PHOTO FRANÇOIS GERVAIS, LE NOUVELLISTE

Me Philippe Bégin Garti, membre du conseil d'administration de l'organisation, se fait avare de commentaires sur la suite des événements. Le Centre culturel musulman de Shawinigan s'est réuni en fin de semaine dernière, mais peu d'informations ont filtré au sujet de cette rencontre.

«Nous voulons entamer des discussions avec la Ville», commente le porte-parole, sans vouloir fixer d'échéancier. «Prochaines semaines, prochains mois, prochains jours, je ne peux pas donner une mesure de temps», laisse-t-il tomber. «Je n'ai pas d'autres commentaires à faire que de dire que nous sommes en discussion. Je ne veux pas donner de délai, je ne veux pas créer d'attente.»

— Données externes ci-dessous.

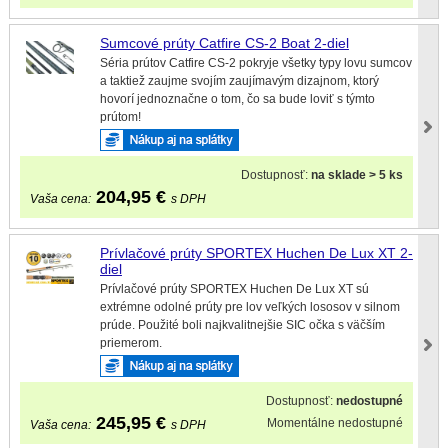
Sumcové prúty Catfire CS-2 Boat 2-diel
Séria prútov Catfire CS-2 pokryje všetky typy lovu sumcov
a taktiež zaujme svojím zaujímavým dizajnom, ktorý
hovorí jednoznačne o tom, čo sa bude loviť s týmto
prútom!
Dostupnosť:
na sklade > 5 ks
204,95
€
Vaša cena:
s DPH
Prívlačové prúty SPORTEX Huchen De Lux XT 2-
diel
Prívlačové prúty SPORTEX Huchen De Lux XT sú
extrémne odolné prúty pre lov veľkých lososov v silnom
prúde. Použité boli najkvalitnejšie SIC očka s väčším
priemerom.
Dostupnosť:
nedostupné
245,95
€
Momentálne nedostupné
Vaša cena:
s DPH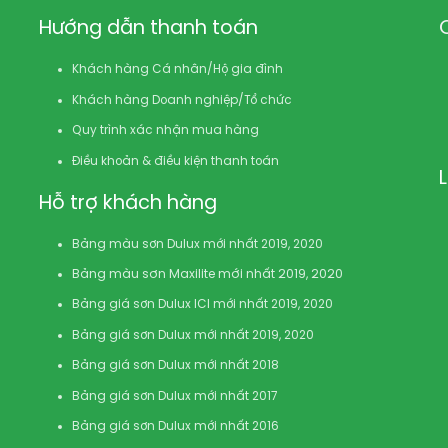
Hướng dẫn thanh toán
Khách hàng Cá nhân/Hộ gia đình
Khách hàng Doanh nghiệp/Tổ chức
Quy trình xác nhận mua hàng
Điều khoản & điều kiện thanh toán
Hỗ trợ khách hàng
Bảng màu sơn Dulux mới nhất 2019, 2020
Bảng màu sơn Maxilite mới nhất 2019, 2020
Bảng giá sơn Dulux ICI mới nhất 2019, 2020
Bảng giá sơn Dulux mới nhất 2019, 2020
Bảng giá sơn Dulux mới nhất 2018
Bảng giá sơn Dulux mới nhất 2017
Bảng giá sơn Dulux mới nhất 2016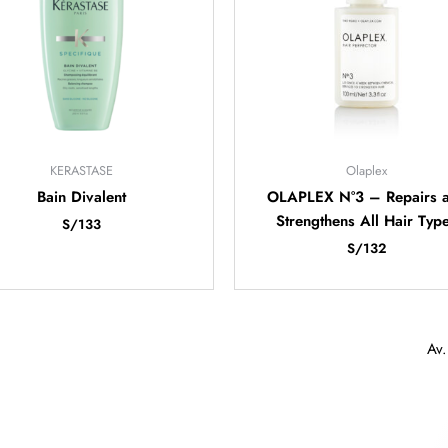
KERASTASE
Olaplex
Bain Divalent
OLAPLEX N°3 – Repairs 
Strengthens All Hair Typ
S/
133
S/
132
Av.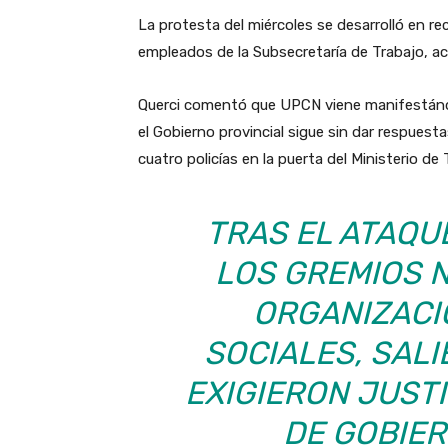
La protesta del miércoles se desarrolló en r
empleados de la Subsecretaría de Trabajo, ac
Querci comentó que UPCN viene manifestánd
el Gobierno provincial sigue sin dar respuest
cuatro policías en la puerta del Ministerio de 
TRAS EL ATAQU
LOS GREMIOS 
ORGANIZACI
SOCIALES, SALI
EXIGIERON JUSTI
DE GOBIER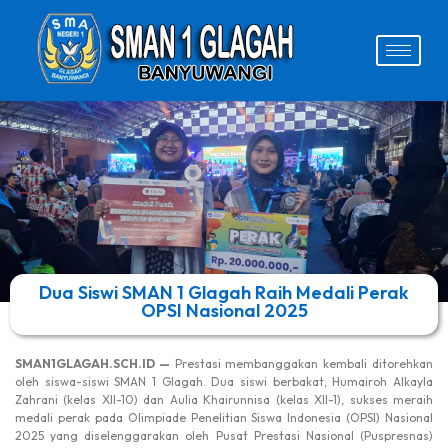
Dua Siswi SMAN 1 Glagah Raih Medali Perak
OPSI Nasional 2025
SMAN1GLAGAH.SCH.ID —
Prestasi membanggakan kembali ditorehkan
oleh siswa-siswi SMAN 1 Glagah. Dua siswi berbakat, Humairoh Alkayla
Zahrani (kelas XII-10) dan Aulia Khairunnisa (kelas XII-1), sukses meraih
medali perak pada Olimpiade Penelitian Siswa Indonesia (OPSI) Nasional
2025 yang diselenggarakan oleh Pusat Prestasi Nasional (Puspresnas)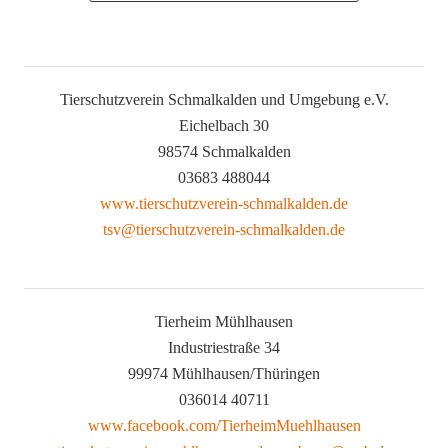
Tierschutzverein Schmalkalden und Umgebung e.V.
Eichelbach 30
98574 Schmalkalden
03683 488044
www.tierschutzverein-schmalkalden.de
tsv@tierschutzverein-schmalkalden.de
Tierheim Mühlhausen
Industriestraße 34
99974 Mühlhausen/Thüringen
036014 40711
www.facebook.com/TierheimMuehlhausen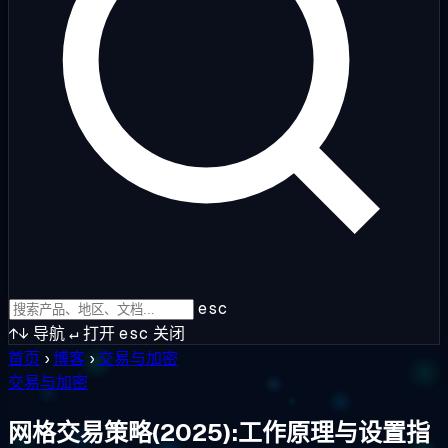
esc
↑↓
导航
↵
打开
esc
关闭
首页
›
博客
›
交易与加密
交易与加密
网格交易策略(2025):工作原理与设置指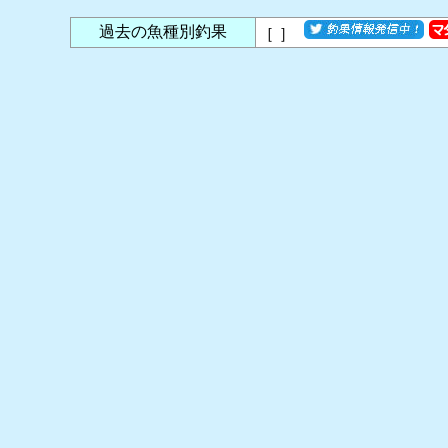
過去の魚種別釣果
［
］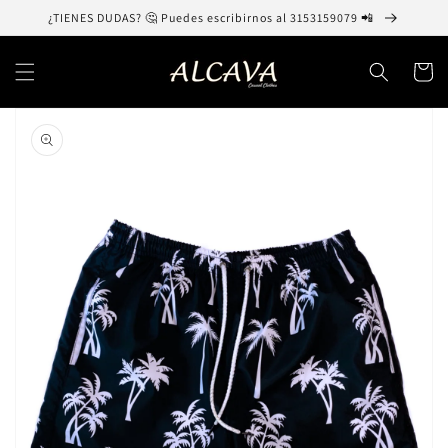
Ir
¿TIENES DUDAS? 🤔 Puedes escribirnos al 3153159079 📲
directamente
al contenido
Carrito
Ir
directamente
a la
información
del producto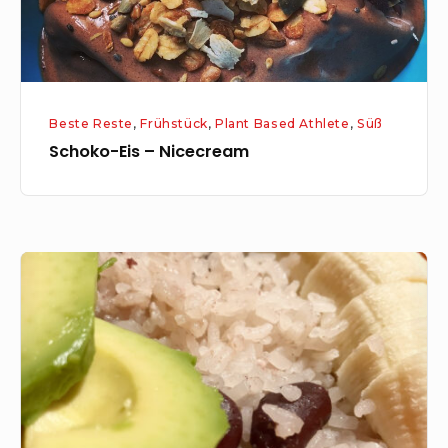
Beste Reste
,
Frühstück
,
Plant Based Athlete
,
Süß
Schoko-Eis – Nicecream
Kokosmilchreis
mit
Kidneybohnen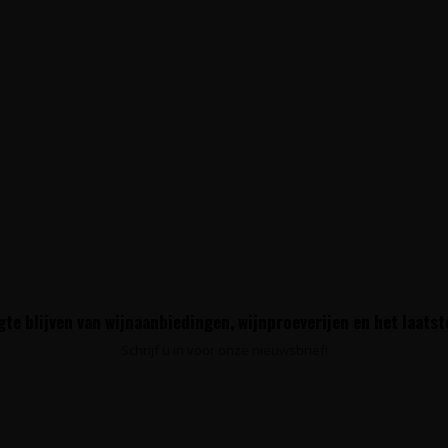
te blijven van wijnaanbiedingen, wijnproeverijen en het laats
Schrijf u in voor onze nieuwsbrief!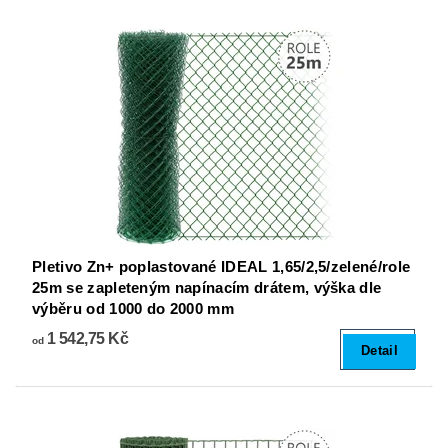
Pletivo Zn+ poplastované IDEAL 1,65/2,5/zelené/role
25m se zapleteným napínacím drátem, výška dle
výběru od 1000 do 2000 mm
1 542,75 Kč
od
Detail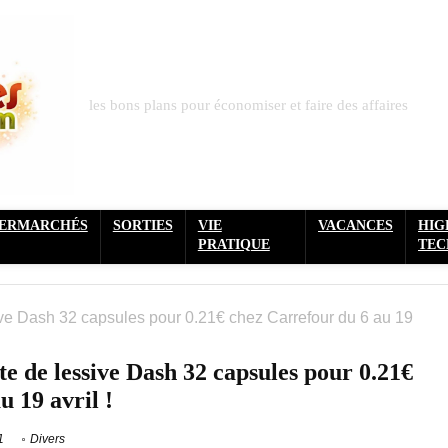
les bons plans pour économiser et faire des affaires
PERMARCHÉS
SORTIES
VIE
VACANCES
HIG
PRATIQUE
TEC
ive Dash 32 capsules pour 0.21€ chez Carrefour du 6 au 19
e de lessive Dash 32 capsules pour 0.21€
u 19 avril !
1
Divers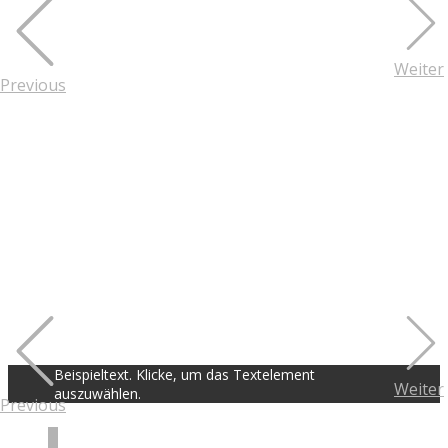
Weiter
Previous
Beispieltext. Klicke, um das Textelement
Weiter
auszuwählen.
Previous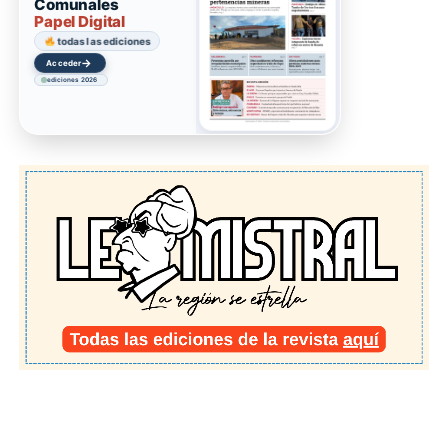
Comunales
Papel Digital
todas las ediciones
→
Acceder
ediciones 2026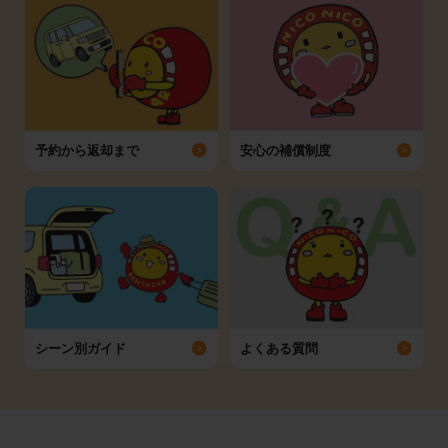
予約から返却まで
安心の補償制度
シーン別ガイド
よくある質問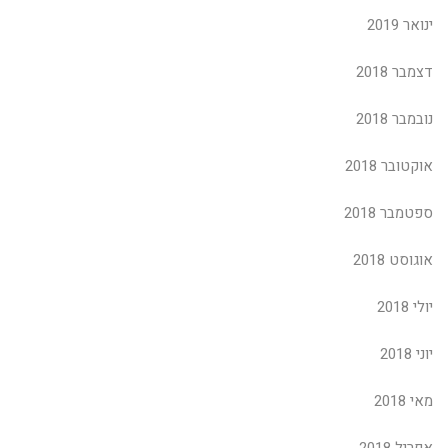
ינואר 2019
דצמבר 2018
נובמבר 2018
אוקטובר 2018
ספטמבר 2018
אוגוסט 2018
יולי 2018
יוני 2018
מאי 2018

Impossible, pour le moment, de savoir si le Centre culturel musulman de Shawinigan souhaite entreprendre des procédures légales contre la Ville. Bien que le conseil municipal pouvait visiblement interrompre un processus de modification de zonage même si la démarche n'avait rencontré aucune opposition lors des consultation prévues, le principe d'équité procédurale pourrait être évoqué. Le Centre culturel musulman de Shawinigan devrait démontrer que le conseil municipal a fait preuve de discrimination pour des motifs religieux en mettant fin à une démarche qui cheminait sans obstacle. Habituellement, un processus réglementaire semblable qui ne rencontre aucune opposition est adopté par les élus.

Rappelons que vendredi, le maire, Michel Angers, a mentionné qu'il existait une soixantaine de zones à Shawinigan où peut s'établir un lieu de culte sans contraintes.